Saved data entries »
********

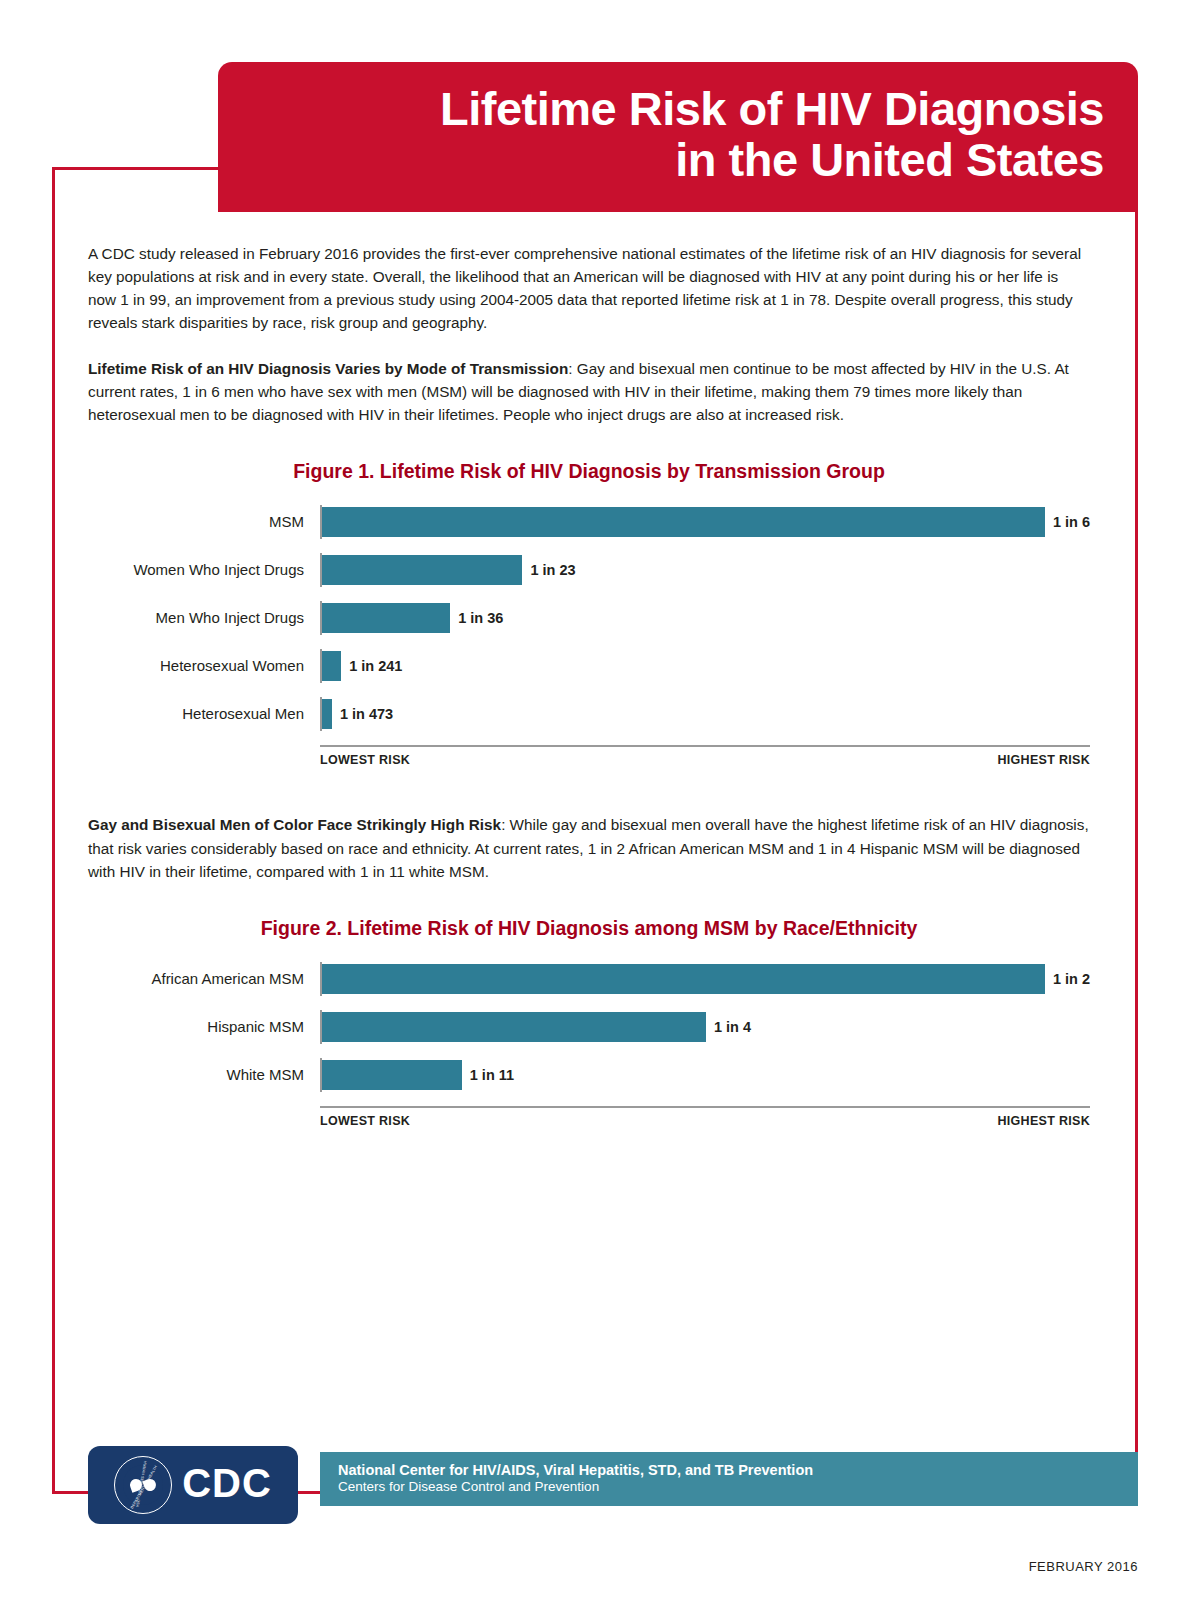Lifetime Risk of HIV Diagnosis
in the United States
A CDC study released in February 2016 provides the first-ever comprehensive national estimates of the lifetime risk of an HIV diagnosis for several key populations at risk and in every state. Overall, the likelihood that an American will be diagnosed with HIV at any point during his or her life is now 1 in 99, an improvement from a previous study using 2004-2005 data that reported lifetime risk at 1 in 78. Despite overall progress, this study reveals stark disparities by race, risk group and geography.
Lifetime Risk of an HIV Diagnosis Varies by Mode of Transmission: Gay and bisexual men continue to be most affected by HIV in the U.S. At current rates, 1 in 6 men who have sex with men (MSM) will be diagnosed with HIV in their lifetime, making them 79 times more likely than heterosexual men to be diagnosed with HIV in their lifetimes. People who inject drugs are also at increased risk.
Figure 1. Lifetime Risk of HIV Diagnosis by Transmission Group
MSM
1 in 6
Women Who Inject Drugs
1 in 23
Men Who Inject Drugs
1 in 36
Heterosexual Women
1 in 241
Heterosexual Men
1 in 473
LOWEST RISK HIGHEST RISK
Gay and Bisexual Men of Color Face Strikingly High Risk: While gay and bisexual men overall have the highest lifetime risk of an HIV diagnosis, that risk varies considerably based on race and ethnicity. At current rates, 1 in 2 African American MSM and 1 in 4 Hispanic MSM will be diagnosed with HIV in their lifetime, compared with 1 in 11 white MSM.
Figure 2. Lifetime Risk of HIV Diagnosis among MSM by Race/Ethnicity
African American MSM
1 in 2
Hispanic MSM
1 in 4
White MSM
1 in 11
LOWEST RISK HIGHEST RISK
National Center for HIV/AIDS, Viral Hepatitis, STD, and TB Prevention
Centers for Disease Control and Prevention
DEPARTMENT OF HEALTH HUMAN SERVICES · USA
CDC
FEBRUARY 2016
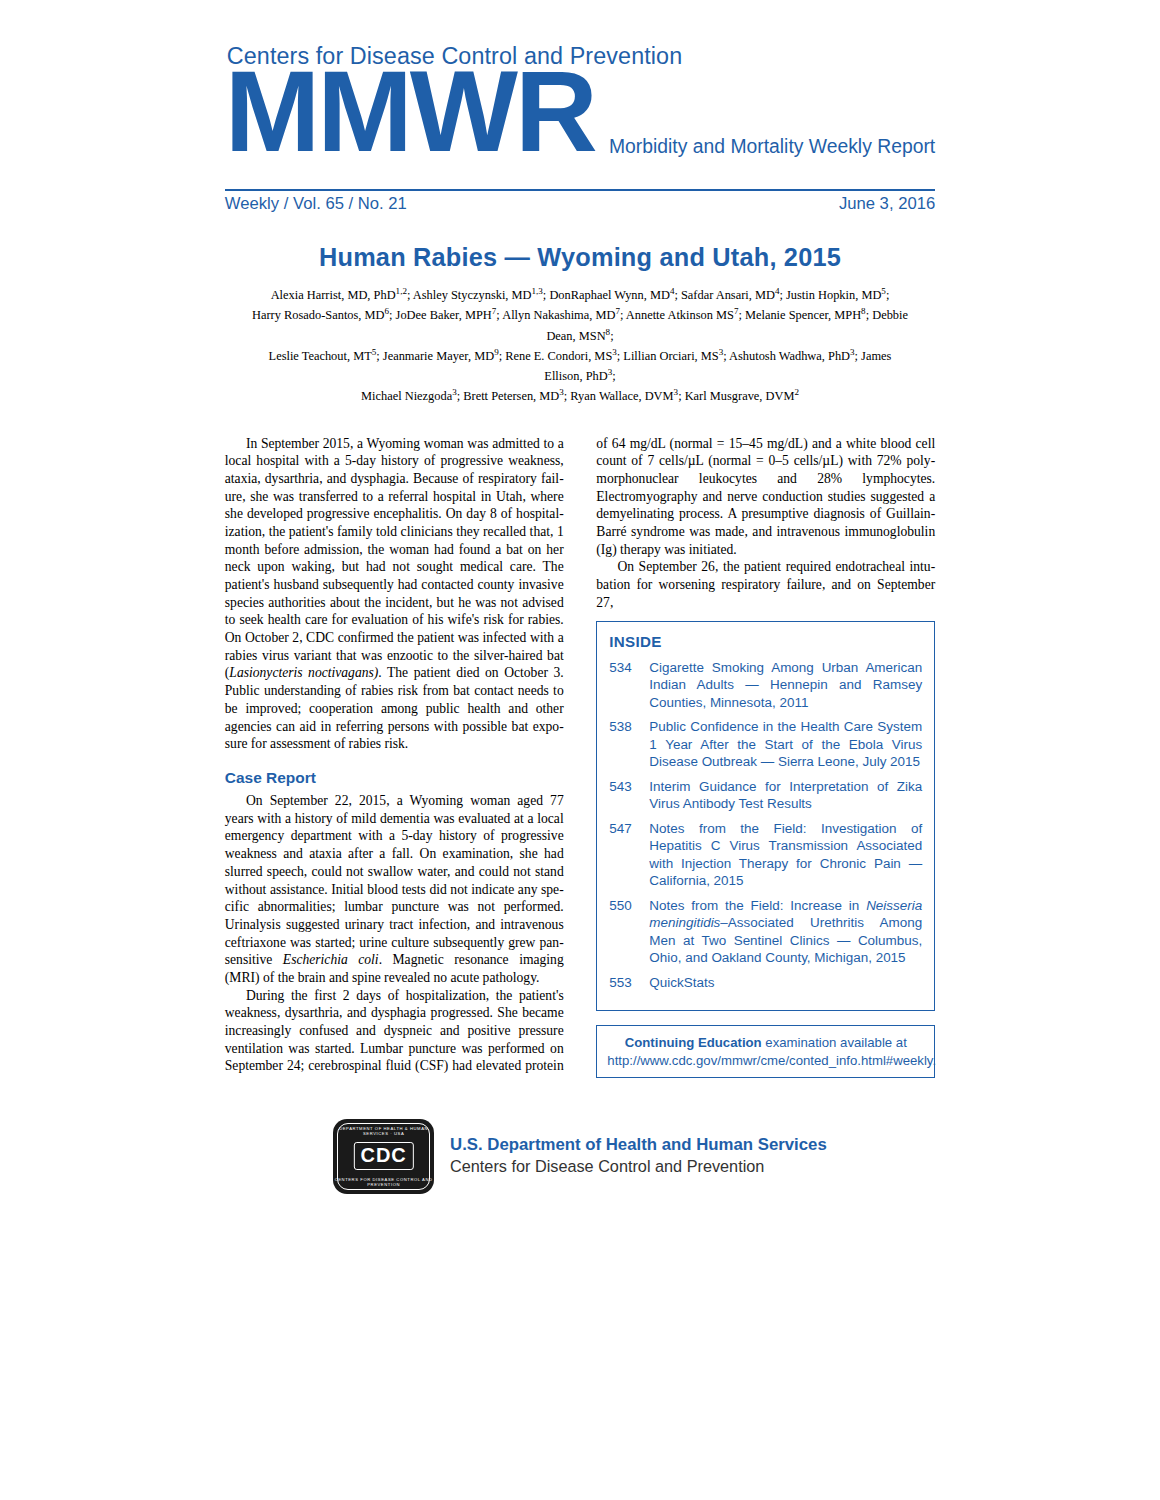Centers for Disease Control and Prevention
MMWR
Morbidity and Mortality Weekly Report
Weekly / Vol. 65 / No. 21 June 3, 2016
Human Rabies — Wyoming and Utah, 2015
Alexia Harrist, MD, PhD1,2; Ashley Styczynski, MD1,3; DonRaphael Wynn, MD4; Safdar Ansari, MD4; Justin Hopkin, MD5;
Harry Rosado-Santos, MD6; JoDee Baker, MPH7; Allyn Nakashima, MD7; Annette Atkinson MS7; Melanie Spencer, MPH8; Debbie Dean, MSN8;
Leslie Teachout, MT5; Jeanmarie Mayer, MD9; Rene E. Condori, MS3; Lillian Orciari, MS3; Ashutosh Wadhwa, PhD3; James Ellison, PhD3;
Michael Niezgoda3; Brett Petersen, MD3; Ryan Wallace, DVM3; Karl Musgrave, DVM2
In September 2015, a Wyoming woman was admitted to a local hospital with a 5-day history of progressive weakness, ataxia, dysarthria, and dysphagia. Because of respiratory failure, she was transferred to a referral hospital in Utah, where she developed progressive encephalitis. On day 8 of hospitalization, the patient's family told clinicians they recalled that, 1 month before admission, the woman had found a bat on her neck upon waking, but had not sought medical care. The patient's husband subsequently had contacted county invasive species authorities about the incident, but he was not advised to seek health care for evaluation of his wife's risk for rabies. On October 2, CDC confirmed the patient was infected with a rabies virus variant that was enzootic to the silver-haired bat (Lasionycteris noctivagans). The patient died on October 3. Public understanding of rabies risk from bat contact needs to be improved; cooperation among public health and other agencies can aid in referring persons with possible bat exposure for assessment of rabies risk.
Case Report
On September 22, 2015, a Wyoming woman aged 77 years with a history of mild dementia was evaluated at a local emergency department with a 5-day history of progressive weakness and ataxia after a fall. On examination, she had slurred speech, could not swallow water, and could not stand without assistance. Initial blood tests did not indicate any specific abnormalities; lumbar puncture was not performed. Urinalysis suggested urinary tract infection, and intravenous ceftriaxone was started; urine culture subsequently grew pan-sensitive Escherichia coli. Magnetic resonance imaging (MRI) of the brain and spine revealed no acute pathology.
During the first 2 days of hospitalization, the patient's weakness, dysarthria, and dysphagia progressed. She became increasingly confused and dyspneic and positive pressure ventilation was started. Lumbar puncture was performed on September 24; cerebrospinal fluid (CSF) had elevated protein of 64 mg/dL (normal = 15–45 mg/dL) and a white blood cell count of 7 cells/µL (normal = 0–5 cells/µL) with 72% polymorphonuclear leukocytes and 28% lymphocytes. Electromyography and nerve conduction studies suggested a demyelinating process. A presumptive diagnosis of Guillain-Barré syndrome was made, and intravenous immunoglobulin (Ig) therapy was initiated.
On September 26, the patient required endotracheal intubation for worsening respiratory failure, and on September 27,
INSIDE
| 534 | Cigarette Smoking Among Urban American Indian Adults — Hennepin and Ramsey Counties, Minnesota, 2011 |
| 538 | Public Confidence in the Health Care System 1 Year After the Start of the Ebola Virus Disease Outbreak — Sierra Leone, July 2015 |
| 543 | Interim Guidance for Interpretation of Zika Virus Antibody Test Results |
| 547 | Notes from the Field: Investigation of Hepatitis C Virus Transmission Associated with Injection Therapy for Chronic Pain — California, 2015 |
| 550 | Notes from the Field: Increase in Neisseria meningitidis –Associated Urethritis Among Men at Two Sentinel Clinics — Columbus, Ohio, and Oakland County, Michigan, 2015 |
| 553 | QuickStats |
Continuing Education examination available at
http://www.cdc.gov/mmwr/cme/conted_info.html#weekly.
DEPARTMENT OF HEALTH & HUMAN SERVICES · USA
CDC
CENTERS FOR DISEASE CONTROL AND PREVENTION
U.S. Department of Health and Human Services
Centers for Disease Control and Prevention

********

Required work » Above are records; repeat only the lines starting at the line with "Leslie Teachout, MT5;" and ending at the line with "Michael Niezgoda3; Brett", exactly as they appear, both included.

Expected answer »
Leslie Teachout, MT5; Jeanmarie Mayer, MD9; Rene E. Condori, MS3; Lillian Orciari, MS3; Ashutosh Wadhwa, PhD3; James Ellison, PhD3;
Michael Niezgoda3; Brett Petersen, MD3; Ryan Wallace, DVM3; Karl Musgrave, DVM2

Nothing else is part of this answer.